▶ [Work item]: Please tally the lines of the records that contain "output" and send back only the total.

▶ [Electronics source listings]:
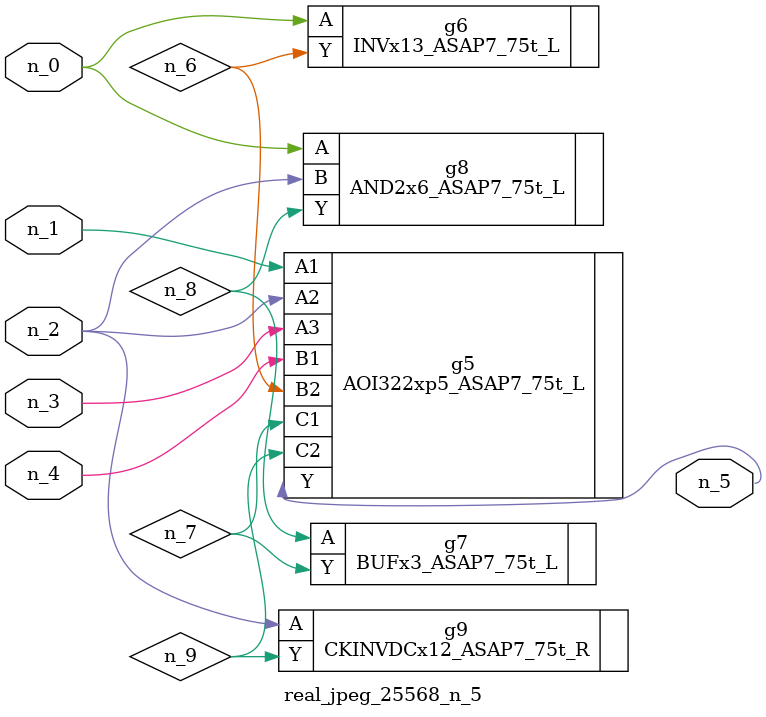
<source format=v>
module real_jpeg_25568_n_5 (n_4, n_0, n_1, n_2, n_3, n_5);

input n_4;
input n_0;
input n_1;
input n_2;
input n_3;

output n_5;

wire n_8;
wire n_6;
wire n_7;
wire n_9;

INVx13_ASAP7_75t_L g6 ( 
.A(n_0),
.Y(n_6)
);

AND2x6_ASAP7_75t_L g8 ( 
.A(n_0),
.B(n_2),
.Y(n_8)
);

AOI322xp5_ASAP7_75t_L g5 ( 
.A1(n_1),
.A2(n_2),
.A3(n_3),
.B1(n_4),
.B2(n_6),
.C1(n_7),
.C2(n_9),
.Y(n_5)
);

CKINVDCx12_ASAP7_75t_R g9 ( 
.A(n_2),
.Y(n_9)
);

BUFx3_ASAP7_75t_L g7 ( 
.A(n_8),
.Y(n_7)
);


endmodule
</source>
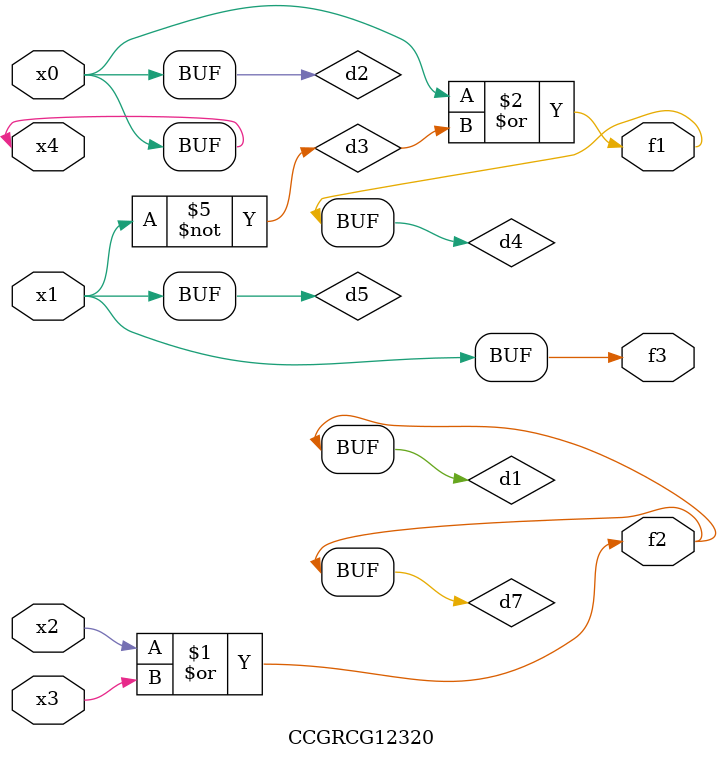
<source format=v>
module CCGRCG12320(
	input x0, x1, x2, x3, x4,
	output f1, f2, f3
);

	wire d1, d2, d3, d4, d5, d6, d7;

	or (d1, x2, x3);
	buf (d2, x0, x4);
	not (d3, x1);
	or (d4, d2, d3);
	not (d5, d3);
	nand (d6, d1, d3);
	or (d7, d1);
	assign f1 = d4;
	assign f2 = d7;
	assign f3 = d5;
endmodule

</source>
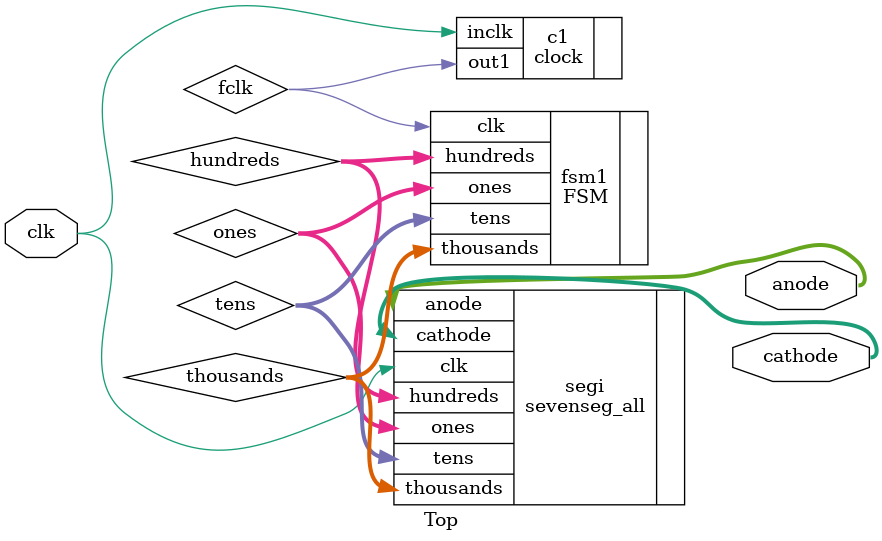
<source format=v>
`timescale 1ns / 1ps


module Top(
    input clk,
    output[7:0] cathode,
    output[3:0] anode
    );
    wire fclk;
    wire[3:0] ones, tens, hundreds, thousands;
    //clk_div
    clock c1(.inclk(clk), .out1(fclk));
    FSM fsm1(.clk(fclk),.ones(ones),.tens(tens),.hundreds(hundreds),.thousands(thousands));
    sevenseg_all segi(.clk(clk),.ones(ones),.tens(tens),.hundreds(hundreds),.thousands(thousands),.cathode(cathode),.anode(anode));
endmodule

</source>
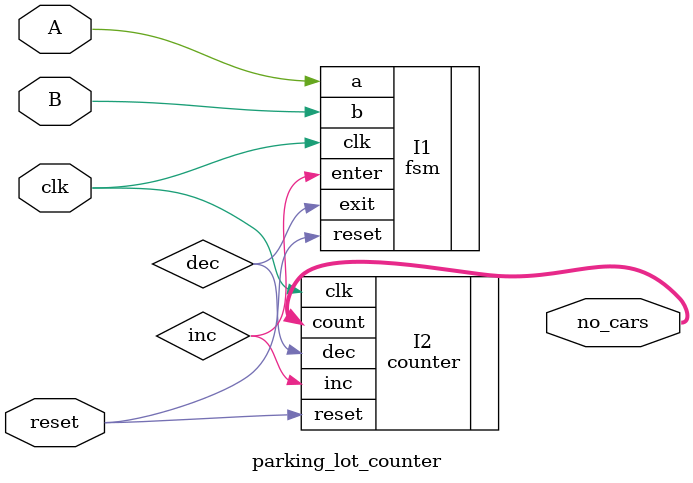
<source format=sv>
`timescale 1ns / 1ps

module parking_lot_counter(
    input clk,
    input reset,
    input A,
    input B,
    output [3:0] no_cars
    );
    
    //internal variables
    wire inc, dec;
    
    //instantiating fsm
    fsm I1 (.clk(clk), .reset(reset), .a(A), .b(B), .enter(inc), .exit(dec));
    //instantiating counter
    counter I2 (.clk(clk), .reset(reset), .inc(inc), .dec(dec), .count(no_cars));
    
endmodule

</source>
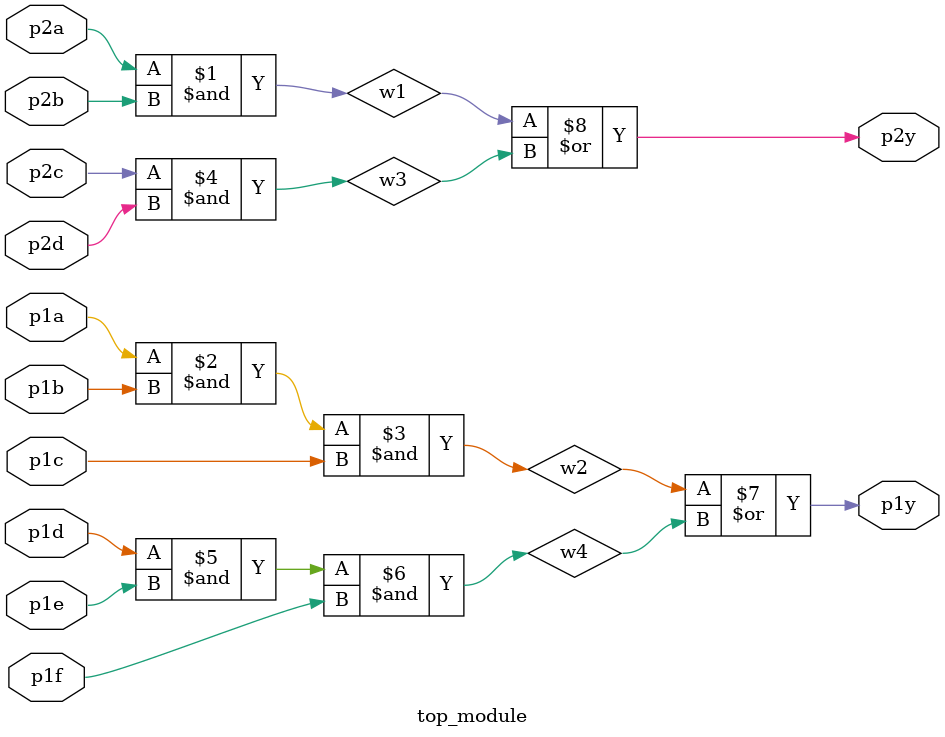
<source format=v>
module top_module ( 
    input p1a, p1b, p1c, p1d, p1e, p1f,
    output p1y,
    input p2a, p2b, p2c, p2d,
    output p2y );
	wire w1, w2, w3, w4;
    assign w1 = p2a & p2b;
    assign w2 = p1a & p1b & p1c;
    assign w3 = p2c & p2d;
    assign w4 = p1d & p1e & p1f;
    
    assign p1y = w2 | w4;
    assign p2y = w1 | w3;
    

endmodule

</source>
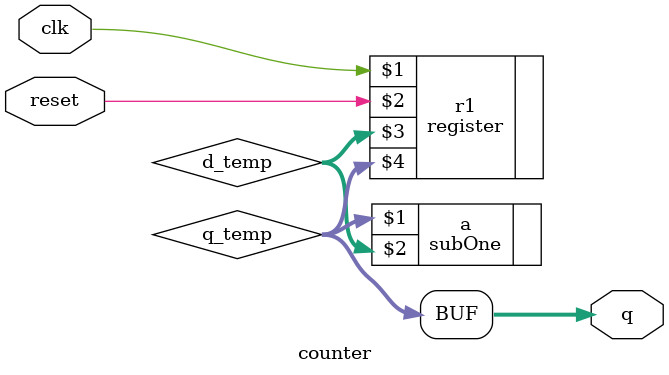
<source format=v>
`include "register.v"
`include "subOne.v"
module counter(
    input wire clk, reset,
    output wire [3:0] q
);

wire [3:0] d_temp, q_temp;
register r1(clk, reset, d_temp, q_temp);
subOne a(q_temp, d_temp);

assign q = q_temp;

endmodule
</source>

▶ [Exercise solution]: 8